WHAT IS EXPECTED
Look through the records below for the line with "CENTRE VILLE – RDV". Return that line and each one after it up to and including the line with "PODCAST RELOJ", exactly.

DATA IN THIS EXERCISE
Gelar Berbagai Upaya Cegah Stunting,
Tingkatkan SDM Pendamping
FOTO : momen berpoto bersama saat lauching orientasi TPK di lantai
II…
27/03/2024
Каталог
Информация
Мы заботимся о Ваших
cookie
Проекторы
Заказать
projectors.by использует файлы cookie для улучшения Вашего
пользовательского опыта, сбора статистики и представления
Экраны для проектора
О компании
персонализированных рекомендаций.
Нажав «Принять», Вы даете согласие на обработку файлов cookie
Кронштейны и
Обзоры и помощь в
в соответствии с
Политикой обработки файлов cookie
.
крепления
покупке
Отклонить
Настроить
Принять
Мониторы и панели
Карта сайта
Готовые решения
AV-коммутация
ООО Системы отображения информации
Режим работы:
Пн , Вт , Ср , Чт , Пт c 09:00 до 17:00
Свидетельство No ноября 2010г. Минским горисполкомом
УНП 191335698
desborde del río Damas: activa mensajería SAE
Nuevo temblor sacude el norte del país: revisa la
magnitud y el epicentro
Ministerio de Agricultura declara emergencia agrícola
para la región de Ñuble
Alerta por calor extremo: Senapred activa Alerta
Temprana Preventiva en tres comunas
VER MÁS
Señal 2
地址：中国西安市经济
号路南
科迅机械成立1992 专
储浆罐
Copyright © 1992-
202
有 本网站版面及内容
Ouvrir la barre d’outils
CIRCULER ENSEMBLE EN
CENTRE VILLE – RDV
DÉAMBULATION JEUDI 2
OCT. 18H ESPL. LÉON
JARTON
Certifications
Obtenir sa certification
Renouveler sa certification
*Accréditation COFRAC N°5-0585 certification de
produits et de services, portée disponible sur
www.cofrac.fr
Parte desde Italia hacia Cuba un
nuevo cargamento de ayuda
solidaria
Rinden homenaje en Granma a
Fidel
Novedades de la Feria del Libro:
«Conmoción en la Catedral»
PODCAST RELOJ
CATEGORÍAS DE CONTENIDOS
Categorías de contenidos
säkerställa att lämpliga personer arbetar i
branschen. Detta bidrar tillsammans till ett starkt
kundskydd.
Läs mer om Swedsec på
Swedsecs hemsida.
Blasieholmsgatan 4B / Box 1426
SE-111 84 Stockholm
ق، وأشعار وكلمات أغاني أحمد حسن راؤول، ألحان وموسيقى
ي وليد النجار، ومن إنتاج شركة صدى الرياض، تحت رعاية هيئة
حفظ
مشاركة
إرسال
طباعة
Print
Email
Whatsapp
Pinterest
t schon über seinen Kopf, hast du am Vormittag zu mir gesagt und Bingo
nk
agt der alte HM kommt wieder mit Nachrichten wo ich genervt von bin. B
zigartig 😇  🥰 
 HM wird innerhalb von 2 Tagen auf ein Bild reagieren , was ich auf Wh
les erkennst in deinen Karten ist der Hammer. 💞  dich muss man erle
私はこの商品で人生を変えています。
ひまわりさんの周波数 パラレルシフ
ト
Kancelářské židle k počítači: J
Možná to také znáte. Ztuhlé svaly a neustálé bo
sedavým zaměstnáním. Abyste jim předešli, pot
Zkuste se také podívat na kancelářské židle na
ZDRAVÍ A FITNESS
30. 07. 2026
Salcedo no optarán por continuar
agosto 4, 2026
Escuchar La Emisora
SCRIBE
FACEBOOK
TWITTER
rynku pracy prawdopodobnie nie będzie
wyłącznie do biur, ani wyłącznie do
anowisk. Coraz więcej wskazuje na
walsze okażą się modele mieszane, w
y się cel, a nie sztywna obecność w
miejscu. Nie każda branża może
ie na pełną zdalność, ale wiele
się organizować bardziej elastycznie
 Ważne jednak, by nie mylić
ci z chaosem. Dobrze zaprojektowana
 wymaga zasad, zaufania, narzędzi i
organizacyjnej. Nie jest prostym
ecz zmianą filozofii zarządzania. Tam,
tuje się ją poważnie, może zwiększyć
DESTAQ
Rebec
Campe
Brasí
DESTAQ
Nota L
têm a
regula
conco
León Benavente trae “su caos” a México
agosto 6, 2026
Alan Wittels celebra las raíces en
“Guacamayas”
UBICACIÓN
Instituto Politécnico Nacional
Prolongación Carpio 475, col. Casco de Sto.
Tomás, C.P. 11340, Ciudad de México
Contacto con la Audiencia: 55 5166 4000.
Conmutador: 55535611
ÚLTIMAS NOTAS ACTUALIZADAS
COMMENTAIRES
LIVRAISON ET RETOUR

ANSWER BOX
CENTRE VILLE – RDV
DÉAMBULATION JEUDI 2
OCT. 18H ESPL. LÉON
JARTON
Certifications
Obtenir sa certification
Renouveler sa certification
*Accréditation COFRAC N°5-0585 certification de
produits et de services, portée disponible sur
www.cofrac.fr
Parte desde Italia hacia Cuba un
nuevo cargamento de ayuda
solidaria
Rinden homenaje en Granma a
Fidel
Novedades de la Feria del Libro:
«Conmoción en la Catedral»
PODCAST RELOJ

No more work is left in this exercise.